A short blog, or “shblog’ about the ASQ in NYC this week. Monday we begin our spring residency week at Baruch College. It is great to be get back twice a year and connect with the marvelous students, faculty and our friends in the fabulous Baruch Performing Arts Center (BPAC). The interdisciplinary sessions include classes in English, World Literature, Mathematics, Physics, Music History, Theatre and Communications (a big one for the ASQ). Most of the classes will be held in the concert hall which was called by the New York Times “the best space for chamber music in new york” in the review we received during our Shostakovich cycle a few years ago. It is a delight to watch the students’ faces light up when they experience the impact of the string quartet live in that space.
The special events associated with the residency this week center around the complete quartets of Bela Bartok, which we will perform on Monday and Friday evenings at 7:30 in the Engleman Recital Hall. Though we will play other works as well during the class sessions the students will all get a bit of Bartok in most every class. This is Rock ‘n Roll for the string quartet. Bartok is powerful stuff. We find young people really get this music.

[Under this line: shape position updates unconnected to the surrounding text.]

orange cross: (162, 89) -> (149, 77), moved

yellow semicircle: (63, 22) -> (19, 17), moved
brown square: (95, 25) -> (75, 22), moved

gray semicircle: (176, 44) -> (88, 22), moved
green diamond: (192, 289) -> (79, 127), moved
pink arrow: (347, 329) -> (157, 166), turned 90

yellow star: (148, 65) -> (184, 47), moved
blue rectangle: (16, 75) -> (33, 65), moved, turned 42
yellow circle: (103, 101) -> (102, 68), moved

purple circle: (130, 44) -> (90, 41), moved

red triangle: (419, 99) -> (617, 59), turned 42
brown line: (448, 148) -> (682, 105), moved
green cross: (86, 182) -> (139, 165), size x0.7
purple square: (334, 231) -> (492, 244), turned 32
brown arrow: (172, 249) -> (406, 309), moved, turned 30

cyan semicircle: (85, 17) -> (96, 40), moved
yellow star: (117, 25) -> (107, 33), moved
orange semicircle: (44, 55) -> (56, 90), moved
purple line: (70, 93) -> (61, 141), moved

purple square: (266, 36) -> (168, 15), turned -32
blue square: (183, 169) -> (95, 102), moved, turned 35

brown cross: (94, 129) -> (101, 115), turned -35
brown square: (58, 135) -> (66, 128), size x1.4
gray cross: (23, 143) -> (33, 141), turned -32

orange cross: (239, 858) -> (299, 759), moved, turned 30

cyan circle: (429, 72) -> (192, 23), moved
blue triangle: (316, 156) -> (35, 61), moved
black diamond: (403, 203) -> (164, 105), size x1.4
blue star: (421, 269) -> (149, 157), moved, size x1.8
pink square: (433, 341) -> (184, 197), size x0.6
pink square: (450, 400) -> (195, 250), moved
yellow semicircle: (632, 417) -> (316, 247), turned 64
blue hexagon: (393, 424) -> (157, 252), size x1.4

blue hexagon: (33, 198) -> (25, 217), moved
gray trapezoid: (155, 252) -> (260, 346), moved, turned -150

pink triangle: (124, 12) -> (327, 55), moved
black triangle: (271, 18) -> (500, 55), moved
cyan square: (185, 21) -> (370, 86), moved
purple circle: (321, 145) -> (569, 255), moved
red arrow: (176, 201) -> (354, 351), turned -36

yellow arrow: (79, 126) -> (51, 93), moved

On Thursday afternoon at 2;45, also in Engleman the beautiful house piano (a Steinway model “D”) will get a real work out from the magnificent Joyce Yang, who will join us in the Brahms Piano Quintet. Joyce’s playing transcends age and time. She gives everyone in her audience and her colleagues a glimpse of what music making must be like in heaven. Yes, her playing gets me thinking in off the chart ways. The students will hear her also in a few class settings and she has so generous in what she has offered in these sessions in previous years.
We are all playing on the gorgeous set of instruments made by Francis Kuttner in 1987, the “Ellen M. Eggers” quartet of instruments. In June we will record the Bartok cycle on these fiddles, as we did our most recent complete cycle of the Beethoven Quartets. It’s a blast to make music on these great instruments. For me it feels like one huge 16 string instrument resonating gloriously. It reminds me, and has since we first played them all together, of the great Budapest String Quartet library of congress recordings when they played on a similar set of matched Stradivari”s. Francis says that he didn’t set out to make a “matched set” but indeed they are phenomenally suited to one another.
We will be giving a talk to the students at the Juilliard School early on Thursday evening, and on Sunday we will once again be joined by Joyce Yang when we perform our dear friends Sid and Shirley Singers series at their home in Mamaroneck. Sid and Shirley played “matchmaker” , introducing us to Joyce, for which we are most totally grateful.